Varese, Galimberti lancia la sfida: subito un faccia a faccia con Orrigoni

Davide Galimberti

Davide Galimberti

“Dal passato al futuro”. Con questo frase Davide Galimberti, candidato sindaco per il centro sinistra a Varese, ha dato il via alla lunga cavalcata della campagna elettorale che a giugno ci darà un nuovo sindaco.

Un appuntamento storico, secondo il candidato, perché finalmente avremo l’opportunità di far tornare grande questa città: “Dal 13 dicembre in poi non mi sono mai fermato e di chilometri ne ho macinati tanti girando la città in lungo e largo. Un impegno affascinante perché sto scoprendo una grandissima voglia di partecipazione e di riscatto in centinaia di varesini. Dal giorno dopo le primarie il mio telefono ha iniziato a scottare perché tantissimi cittadini, esponenti del mondo economico e della cultura, giovani e donne mi hanno chiaramente espresso la volontà di mettersi in gioco, mettendoci la faccia e le idee, e di accompagnarmi in questa bella avventura. In città si respira una forte voglia di cambiamento positivo che potrà restituire a Varese la sua grandezza e lo splendore di un tempo, le sue capacità di sviluppo economico e di lavoro e la sua qualità della vita, caratteristiche che secondo una buona parte di varesini abbiamo perso, soprattutto negli ultimi 10 anni.

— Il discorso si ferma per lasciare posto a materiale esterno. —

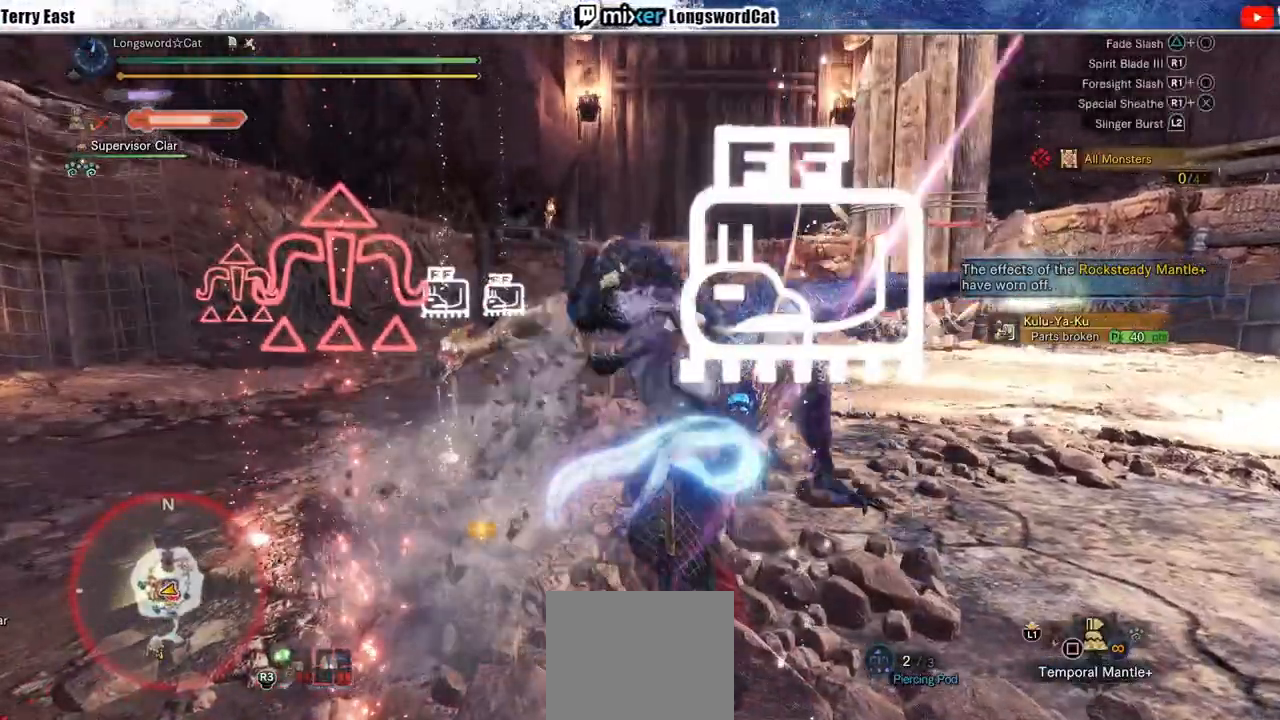
{"buttons": ["CIRCLE", "TRIANGLE"], "left_stick": "center", "right_stick": "center", "events": [[17, "CIRCLE", "up"], [17, "TRIANGLE", "up"], [67, "CIRCLE", "down"], [67, "TRIANGLE", "down"]]}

La città ha voglia di un deciso riscatto, anche alla luce dei dati di una indagine presentata questa mattina durante la conferenza stampa. Dal sondaggio realizzato da SWG emerge che il 60% dei cittadini intervistati considera l’operato dell’attuale amministrazione poco efficace o addirittura per niente efficace. Se si passa poi all’operato di Fontana appare che il 54% considera per niente o poco efficace quanto è stato fatto dall’attuale sindaco. Solo il 4% ritiene che l’operato del sindaco sia stato molto efficace.

“Del resto se una parte dei dipendenti comunali viene impiegato per contribuire a redigere esposti o delibere di costituzione di parte civili – come quello contro il noto agronomo Zanzi – che  vengono poi dichiarati privi di alcun fondamento dalla magistratura, anziché rilasciare velocemente i provvedimenti per rilanciare la città nei tempi prestabiliti e soddisfare le legittime richieste dei cittadini, i risultati non potevano che essere questi. Varese merita una maggioranza capace di amministrare”.

“E’ evidente a tutti che siamo vicini ad un appuntamento storico perché finalmente avremo l’opportunità e il dovere di far tornare grande questa città – insiste Galimberti – e di rialzarla da troppi anni di cattiva amministrazione. Non sarà infatti una veloce sbiancatura data alla squadra che per un quarto di secolo ha amministrato Varese a cambiare l’idea che i varesini si sono fatti di questa classe dirigente. Anche perché il nuovo  – forse definitivo? – candidato del centro destra ha già affermato che difenderà l’esperienza dell’attuale giunta, nonostante abbiano già dimostrato di non essere all’altezza come viene riconosciuto dagli stessi cittadini intervistati.

“In questi mesi ci siamo rimboccati tutti le maniche e, senza accendere particolari riflettori, abbiamo costruito le fondamenta della nostra squadra. Ma abbiamo anche aperto le porte alle energie migliori della città, perché io voglio rappresentare tutta Varese e non solo una sua parte. Oggi la campagna elettorale è ancora ai blocchi di partenza ma già conosciamo i nomi dei due candidati principali: il mio, scelto dai cittadini di Varese attraverso lo strumento democratico delle primarie, e l’altro del candidato del centro destra scelto attraverso un format imposto da Roma e da Arcore che ha tratteggiato le caratteristiche con cui selezionare i candidati delle principali città che a giugno andranno al voto tra cui Roma, Milano e anche Varese. Propongo al candidato del format romano e di Arcore di confrontarci in un faccia a faccia pubblico con i cittadini e di farlo prestissimo, fra una decina di giorni, lascio a lui la scelta del posto e la determinazione delle regole. Sono certo che sia un’opportunità per entrambi e soprattutto per i cittadini di cominciare a capire quale sindaco vorranno per il futuro di Varese”.